The Militant (logo)  
   Vol.66/No.32           August 26, 2002  
 
 
No secret trials or detentions!
(editorial)  

The U.S. rulers are bumping into resistance across the country to their attempts to erode workers’ rights and constitutional liberties. The legal battles unfolding in several federal courts reflect opposition from working people to the Bush administration’s steps in jailing citizens without charges and denying them the right to legal counsel. And the Justice Department is running into problems in getting the courts to rubber-stamp its secret arrests and detentions of 1,200 people, hundreds of whom possibly remain incarcerated.

The arguments presented by the Justice Department in court hearings--that the actions of the executive branch of government concerning wartime actions are not subject to judicial review--build on the moves by the Clinton administration.

It was the great liberal who paved the way for the use of secret courts to jail noncitizens based on "secret evidence" under the Antiterrorism and Effective Death Penalty Act that he signed into law in 1996. During the final years of his administration, under the Star Chamber provisions of this legislation, the U.S. government subjected some two dozen people--mostly immigrants from Arab or other majority Muslim countries--to "preventive detention" without bail.

The Illegal Immigration Reform and Immigrant Responsibility Act, signed by Clinton in 1996, permitted the Immigration and Naturalization Service to round up and deport those charged with being "illegal" immigrants without the right to judicial review or appeal. And the administration exploited its outrageous six-month refusal to return the Cuban child Elián González to his country to set up its armed raid in Miami and establish legal precedents for reinforcing the INS’s powers that are exempt from review by the courts.

While the Justice Department’s refusal to turn over papers to U.S. District Court judge Robert Doumar concerning its designation of Yaser Esam Hamdi as an "enemy combatant" is described in the big business press as "unprecedented," it is in fact not new.

In 1937 growing public protests against government violations of constitutional rights forced the U.S. Supreme Court to rule that a federal law barring wiretaps applied to the FBI. Three years later, however, President Franklin Roosevelt secretly instructed the Justice Department to ignore the court ruling and "to authorize the necessary investigating agents that they are at liberty to secure information by listening devices directed to the conversation or other communications of persons suspected of subversive activities against the government of the United States, including spies."

This action was part of Washington’s preparation for entry into the inter-imperialist slaughter of World War II. FBI field offices were instructed to recruit or place informers in every plant in war production, which involved most of the large factories in the country.

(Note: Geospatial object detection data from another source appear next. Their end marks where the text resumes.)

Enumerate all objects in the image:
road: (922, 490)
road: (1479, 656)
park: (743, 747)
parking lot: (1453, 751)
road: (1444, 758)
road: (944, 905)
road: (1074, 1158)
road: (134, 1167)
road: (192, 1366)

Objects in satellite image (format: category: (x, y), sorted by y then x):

It provided the basis for decades of spying and disruption carried out against the Socialist Workers Party and other opponents of U.S. government policy. In the SWP’s historic lawsuit against the government’s Cointelpro operation, Attorney General Griffin Bell refused a federal court judge’s order to turn over files on 18 FBI informers. Bell was held in contempt of court for his action.

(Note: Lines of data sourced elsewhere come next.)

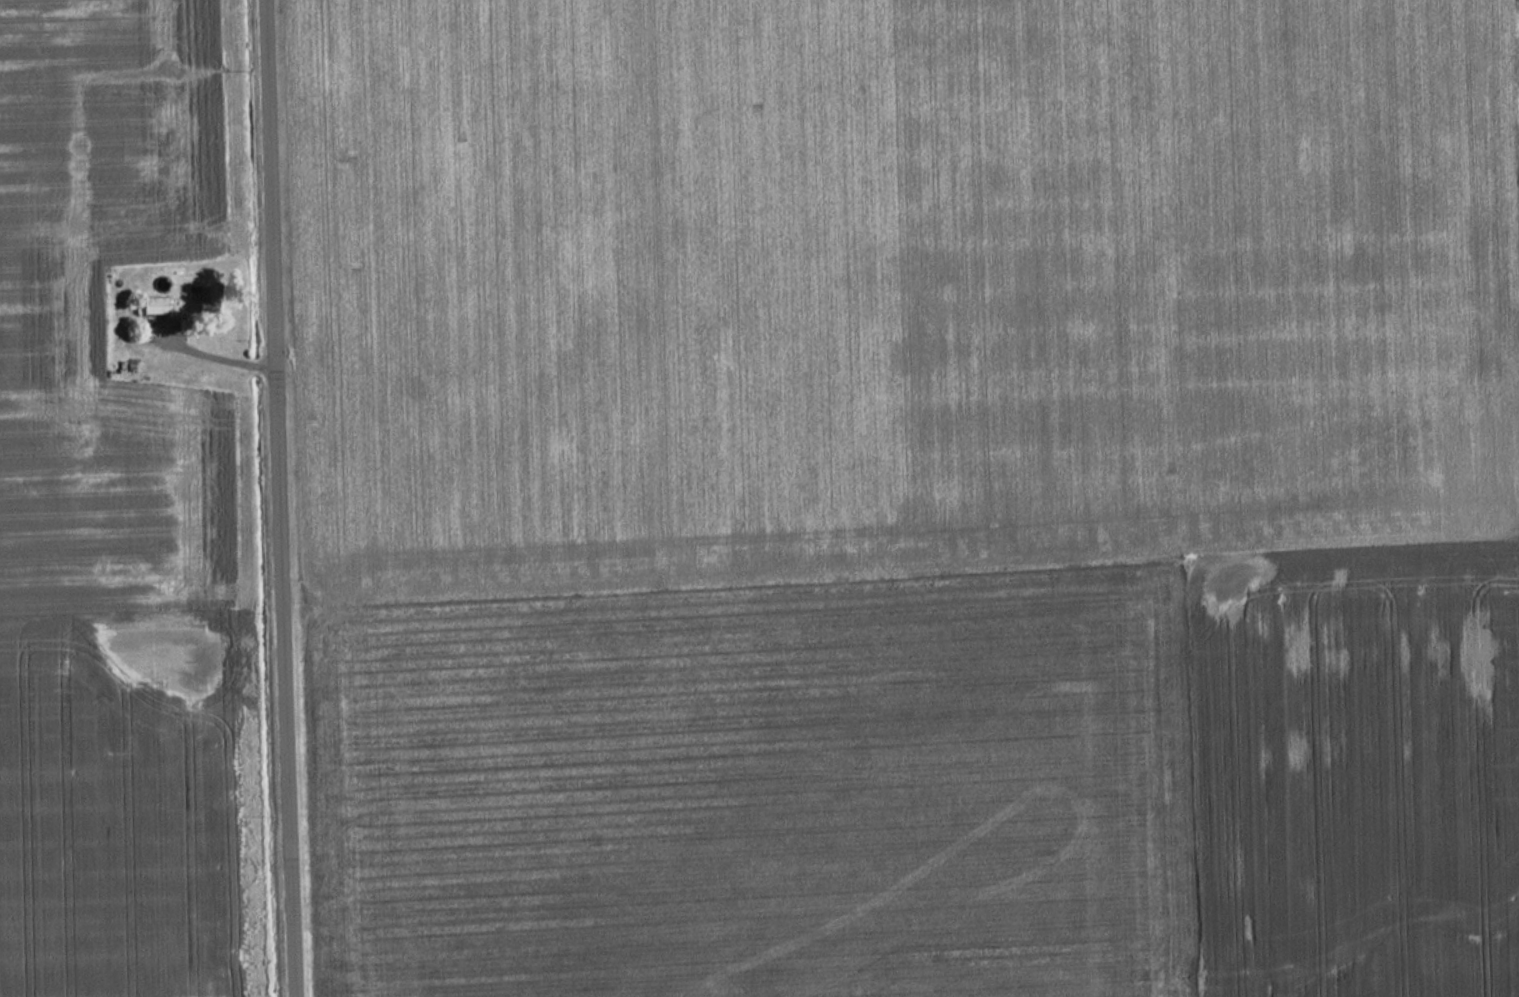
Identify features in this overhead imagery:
crop: (894, 284)
building: (158, 306)
crop: (47, 323)
road: (214, 358)
road: (279, 498)
crop: (931, 782)
crop: (114, 804)

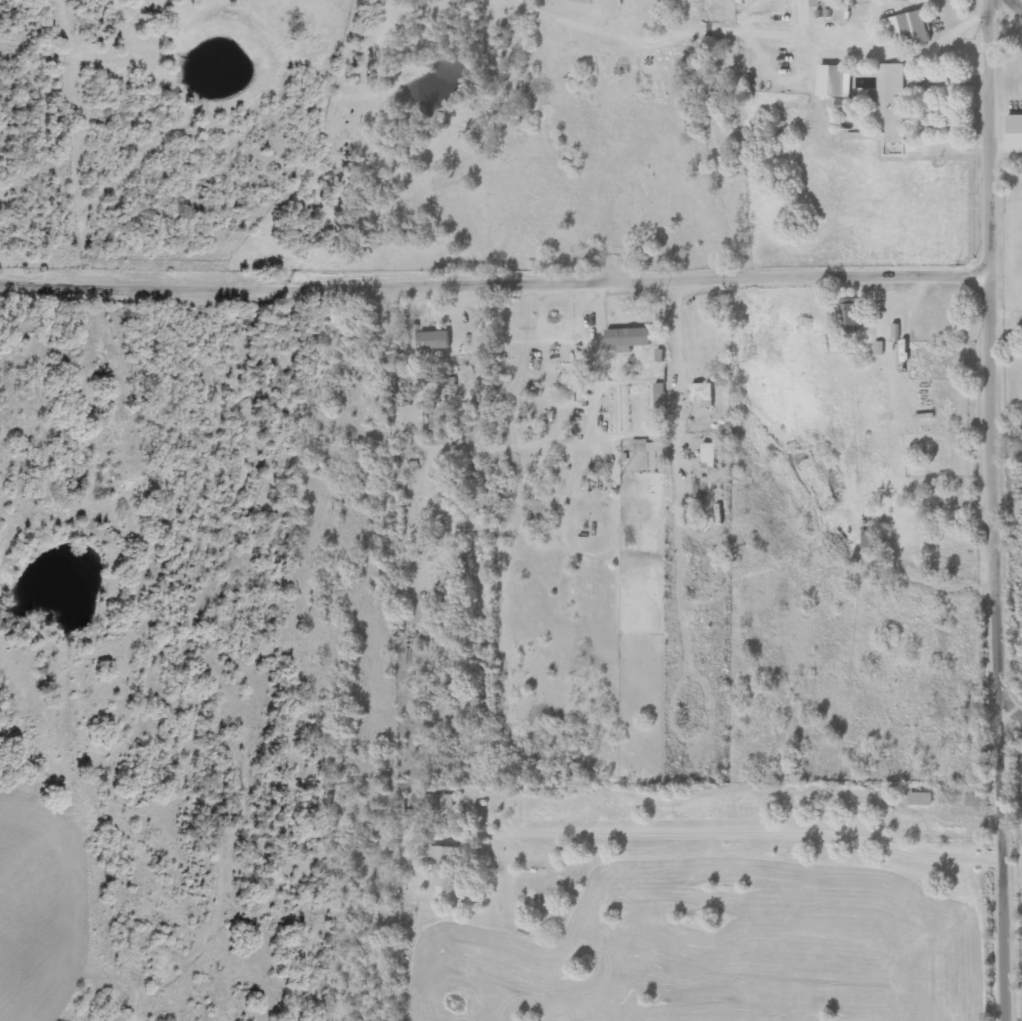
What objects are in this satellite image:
building: (583, 1)
road: (1020, 1)
building: (820, 2)
building: (845, 2)
building: (907, 29)
road: (854, 38)
road: (690, 39)
building: (838, 87)
building: (889, 106)
building: (1013, 134)
road: (605, 218)
road: (494, 283)
road: (1005, 314)
building: (847, 315)
road: (529, 318)
building: (626, 338)
building: (430, 341)
building: (700, 392)
building: (657, 396)
road: (514, 410)
building: (648, 447)
building: (707, 454)
road: (677, 497)
road: (991, 510)
building: (867, 539)
road: (1010, 727)
building: (919, 799)
building: (432, 802)
road: (968, 808)
road: (759, 830)
building: (442, 865)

"National security" directives by the executive branch in violation of constitutional rights, such as that issued by Roosevelt, take aim at working people and their struggles at home. Such actions are part and parcel of how U.S. imperialism functions.

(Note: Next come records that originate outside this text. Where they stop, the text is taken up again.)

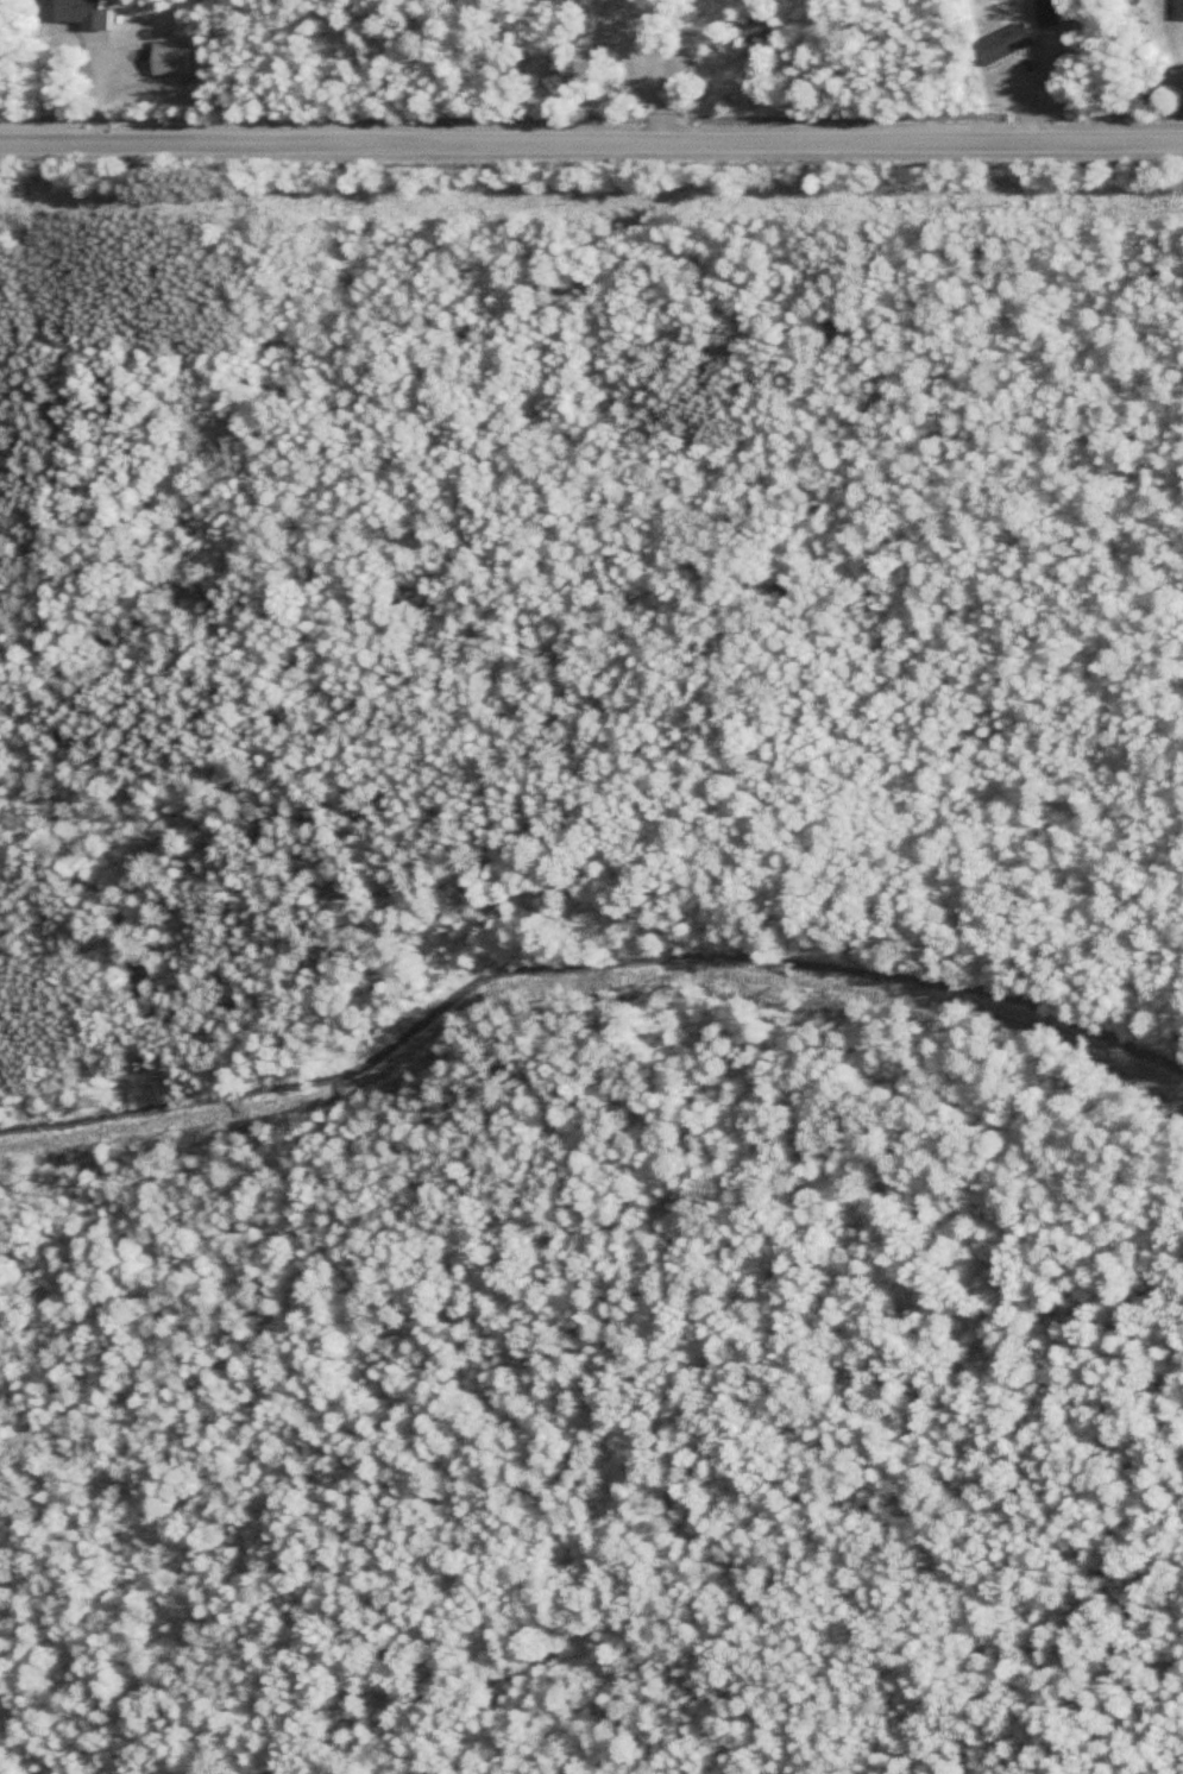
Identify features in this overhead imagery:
building: (1178, 9)
building: (80, 12)
building: (748, 28)
building: (1003, 44)
road: (591, 147)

As in the 1930s, the assault on workers’ rights at home runs parallel to the imperialist war drive abroad. Both aspects of this drive have full bipartisan support. Hardly a peep of opposition has been heard from the Democrats in Congress who not so long ago railed against Attorney General John Ashcroft’s nomination, and who tried to portray themselves as defenders of working people in the process. No drive has been mounted in Congress to challenge the nearly four months of detention without charges or access to a lawyer--in violation of every sentence of the Fourth Amendment--of Abdullah al-Muhajir, accused by Ashcroft of "plotting" to detonate a radiological bomb. Even the pretense of a case against Muhajir is being given up by government officials, who now assert they will simply interrogate him until he "talks."

At home, working people who stand up to the employers’ assault on their working conditions and standard of living are also considered the enemy of the wealthy class--from dockworkers on the West Coast resisting the shipping bosses’ concession demands to garment workers in Florida demanding union rights.

The labor movement needs to throw its weight behind the protests and lawsuits against government attempts to gut the Bill of Rights. Standing together and using collective power to defend workers’ rights, while fighting the bosses’ attempts to drive down living standards and working conditions, is the road forward to strengthening workers and farmers against their common enemy--the superwealthy rulers of the world’s final empire.